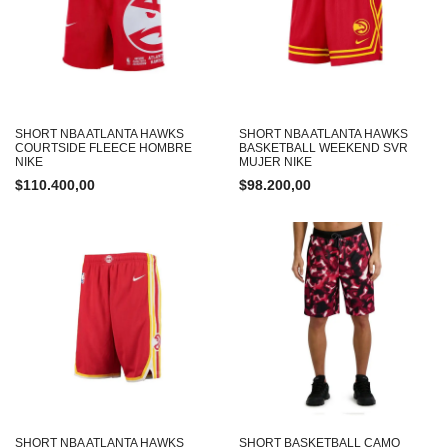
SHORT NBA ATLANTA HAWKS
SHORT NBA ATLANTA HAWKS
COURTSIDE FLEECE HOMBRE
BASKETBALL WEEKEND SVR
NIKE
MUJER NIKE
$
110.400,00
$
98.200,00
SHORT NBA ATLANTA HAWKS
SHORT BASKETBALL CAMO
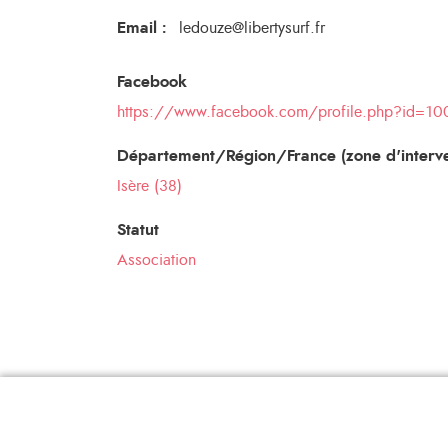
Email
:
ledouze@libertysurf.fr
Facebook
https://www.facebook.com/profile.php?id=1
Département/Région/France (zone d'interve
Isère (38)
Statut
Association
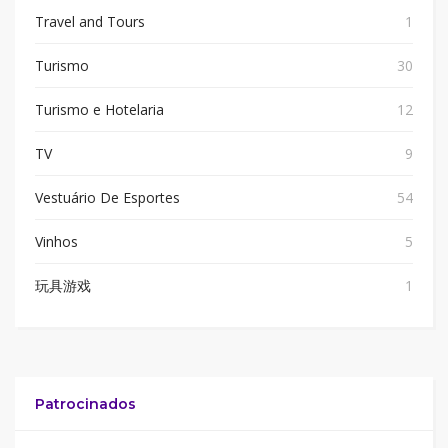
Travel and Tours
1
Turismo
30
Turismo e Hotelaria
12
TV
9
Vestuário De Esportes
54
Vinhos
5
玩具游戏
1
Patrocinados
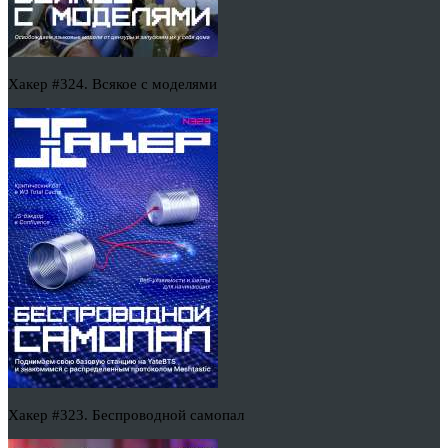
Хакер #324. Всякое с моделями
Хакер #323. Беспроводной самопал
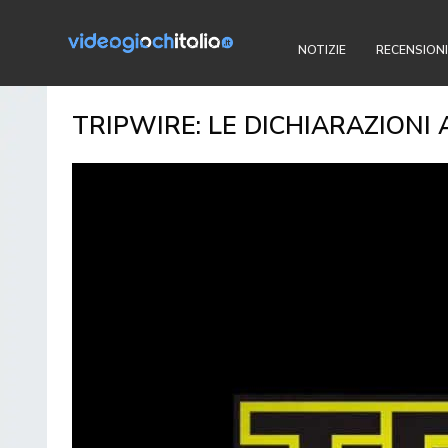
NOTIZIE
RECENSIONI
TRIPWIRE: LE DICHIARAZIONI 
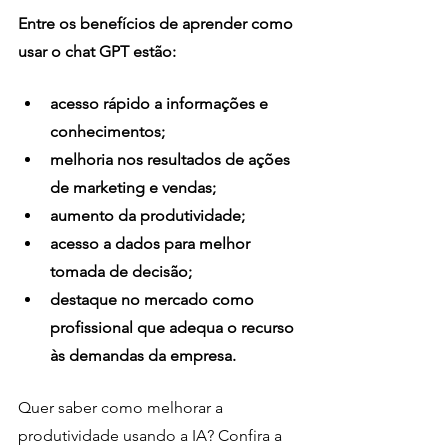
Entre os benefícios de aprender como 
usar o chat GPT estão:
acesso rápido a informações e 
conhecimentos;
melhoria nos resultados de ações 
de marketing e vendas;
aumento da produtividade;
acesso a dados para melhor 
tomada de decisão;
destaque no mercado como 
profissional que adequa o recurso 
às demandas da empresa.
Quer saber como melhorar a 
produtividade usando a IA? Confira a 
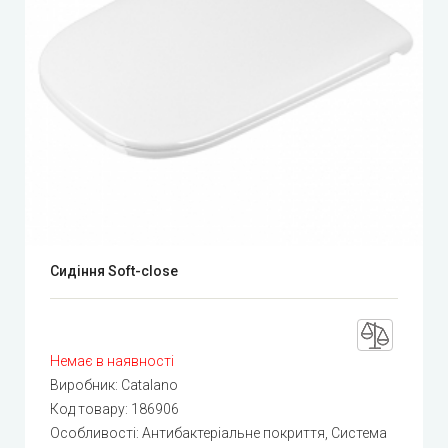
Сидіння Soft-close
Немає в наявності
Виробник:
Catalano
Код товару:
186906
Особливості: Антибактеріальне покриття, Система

==========

◆ Problem requirements: Which lines in the listing contain the string "BASKETBALL"? List each of them in full.

◆ Answer to the exercise:
BASKETBALL WEEKEND SVR
SHORT BASKETBALL CAMO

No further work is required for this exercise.